Volatile Sisterhood

Volatile Sisterhood

By Cynthia Ayeza, South Africa:

Girls can be volatile beings. Yes, girls are very unstable, inconsistent, unpredictable, impulsive, and fickle; name it and they are only the beginning of what you would never be able to define. At any given point in life, girls are likely to cause unnecessary trouble and when you think they couldn’t possibly cause any more trouble, they start some new trouble elsewhere. If I were to pick any random country to visit, I would be sure to find a group of girls somewhere that is “hatin'” on some girl or another group of girls. Yes, I use the word hatin’ because it is the only word that best fits what we do.

I think it is an interesting fact that no one is born with an inherent desire to be at loggerheads with others. We do not know anything when we are born; we do not even know who we are and cannot even communicate beyond manipulative cries for attention when we are hungry or in pain. However, when you flip on the television, there are many reasons to start finding fault or fickle reasons to hate another sister. In recent years, since I do not know much about the centuries before, girls are best friends forever until you let slip their not so dirty secret, wear the same dress they are wearing to a party, buy the same shoe they bought from a more expensive outlet but you got it for less, wear a similar hairstyle even though you went to different salons, wear a perfume that is better than the theirs, have a more handsome boyfriend, your boyfriend drives a car and theirs is still on the twos (thank God for sneakers); the list is endless.

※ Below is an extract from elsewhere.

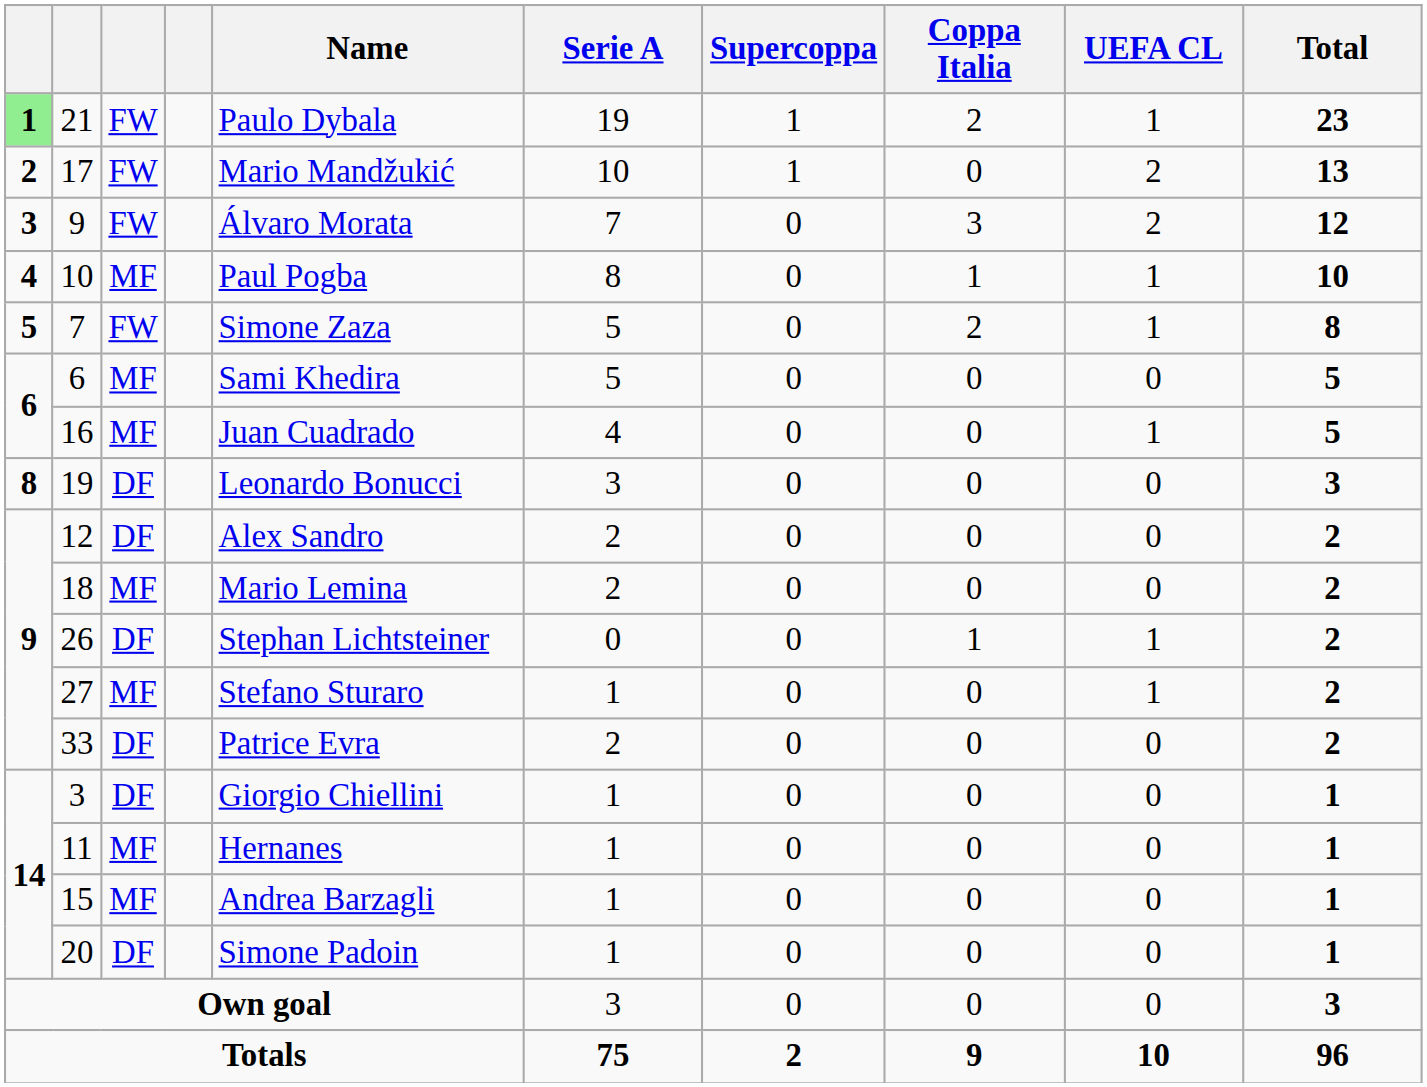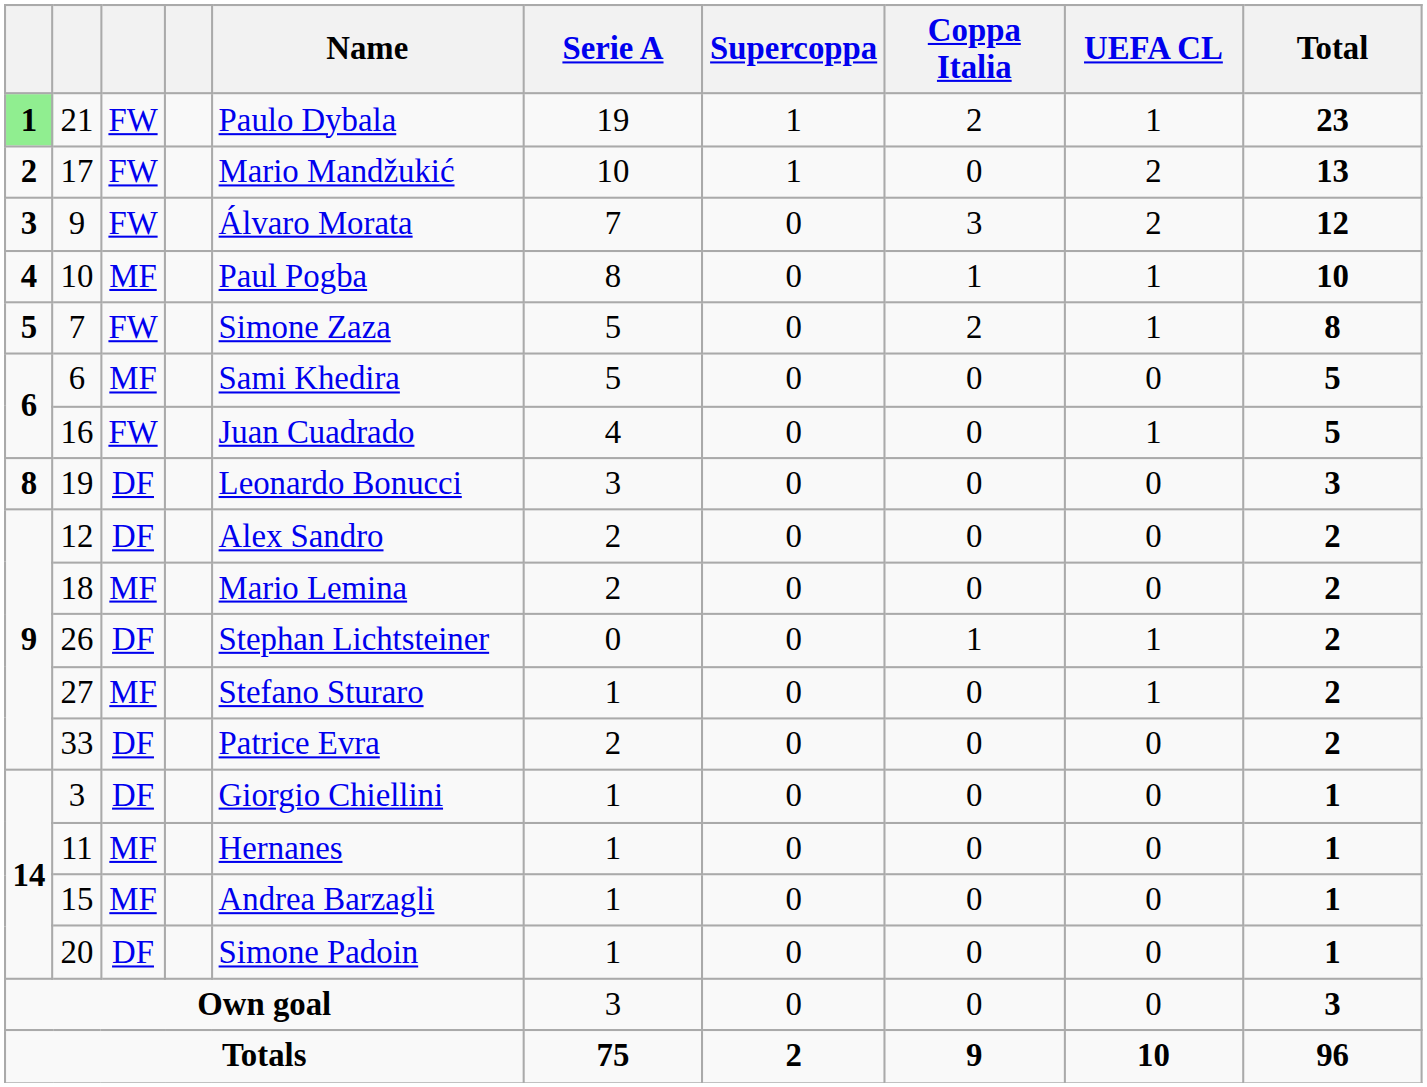16 | column 3: MF -> FW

What I wish more girls realised is that they need each other in this world. We are quite similar yet so different and therefore need each other. The challenges that girls experience are similar on so many levels across the globe. Caucasian, Chinese, African, Indian, Coloured – whatever your ethnic background – all girls share a lot more in common than they realise. Most of us will have a period, most of us know what cramps are like, most of us cannot stand shaving or waxing but prefer waxing because the hair won't grow back as fast as when you shave, we like to look good, be complimented, called beautiful and amongst other things, we want to be loved.

I have been seeing quite a bit about the PHD syndrome, which is the “Pull Her Down” syndrome that is becoming more and more common. It appears that this is mostly with the black community – black sisters pulling down other black sisters, instead of celebrating each other; I do not know if it is limited to the black community though. I feel that whereas one cannot really blame the media or whatever else people can think of, the media does encourage this behaviour. There are magazines out there that thrive on shaming women – how unbelievable it is that some celebrity has cellulite (as if to suggest they stopped being made of flesh and blood after fame entered their lives), how a celebrity couple is on the verge of divorce, and how Kim Kardashian extended her butt…it is all quite in our faces, directly pushing us to think in an unhealthy way. It is increasingly challenging to be yourself in a world where being yourself seems to entail being defined by other people. We really are living in an absurd vacuum – a black whole where the individual is unlikely to comfortably win by walking a natural or organic journey.

I’ve been thinking about the girls I do not get a long with. In my experience, there is always a need to distance oneself from toxic people. Infact, there are many articles and quotes on avoiding toxic people – they will never get you anywhere in life. However, toxic people are also human and could possibly excel elsewhere, under the right circumstances and perhaps different groupings of people. I can think of girls I did not get a long with, and therefore distanced myself but wherever they are, I sure hope they are making it. Do I want them back in my life? Absolutely not. As I said, in my experience, it is important to let go of some ties – completely. Maybe someday, under different circumstances, that may be possible. But I celebrate their lives – their being because their purpose here on earth remain valid, whether or not I get along with them.

So here are my thoughts: When you see another girl making it in this world, do whatever it takes to withhold any criticism if it is not going to build her. It really is that simple. We already have to deal with a crazy patriarchal-influenced pedestal, intended in most cases to break us – to prove that we as women cannot make it. However, we know that we can make it. The best way to withhold your comment, especially if it is only going to break another girl or woman is to shut up. Yes, just do not say it. If you really must say it, go to some far far far away forest or enter a deep sea and whisper it there to your satisfaction. But by all means, do not whisper it near another human being. Refrain from doing anything intended to break another girl. Yes, call us out when we are losing our way, and be gentle when you do, but do not break further what may already be broken, thus destroying it.

Girls are volatile beings only because we encourage it; yes, girls encourage this volatile character in each other. I think we need to turn that around in our minds, and then our mouths, which will then affect our actions towards each other. Granted, some girls may never get it, but that is not the point, nor is it your business. Lead by example on this and let sleeping dogs lie. The plan is to create a better sisterhood for you, for me, and for tomorrow's us.  Let's build a loving sisterhood together, wherever we are. I find that it is more important to build a loving sisterhood across the globe, knowing that wherever we might find ourselves, we can always depend on each other for strength.